**About this task:**
Copy the text of every row below word for word, leaving the pictures out of your answer.

**Data shown:**
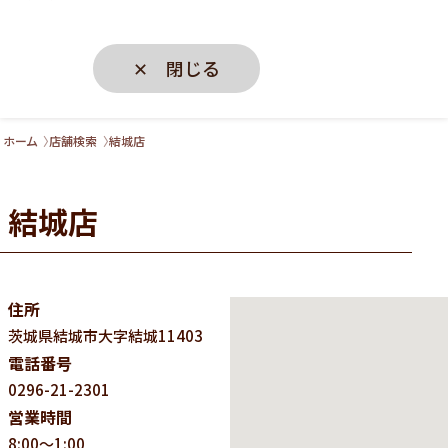
✕ 閉じる
ホーム
店舗検索
結城店
結城店
住所
茨城県
結城市大字結城11403
電話番号
0296-21-2301
営業時間
8:00～1:00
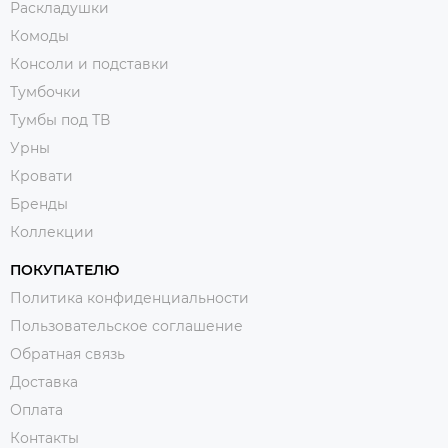
Раскладушки
Комоды
Консоли и подставки
Тумбочки
Тумбы под ТВ
Урны
Кровати
Бренды
Коллекции
ПОКУПАТЕЛЮ
Политика конфиденциальности
Пользовательское соглашение
Обратная связь
Доставка
Оплата
Контакты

**Output of the exercise:**
✕ 閉じる
ホーム
店舗検索
結城店
結城店
住所
茨城県
結城市大字結城11403
電話番号
0296-21-2301
営業時間
8:00～1:00
Раскладушки
Комоды
Консоли и подставки
Тумбочки
Тумбы под ТВ
Урны
Кровати
Бренды
Коллекции
ПОКУПАТЕЛЮ
Политика конфиденциальности
Пользовательское соглашение
Обратная связь
Доставка
Оплата
Контакты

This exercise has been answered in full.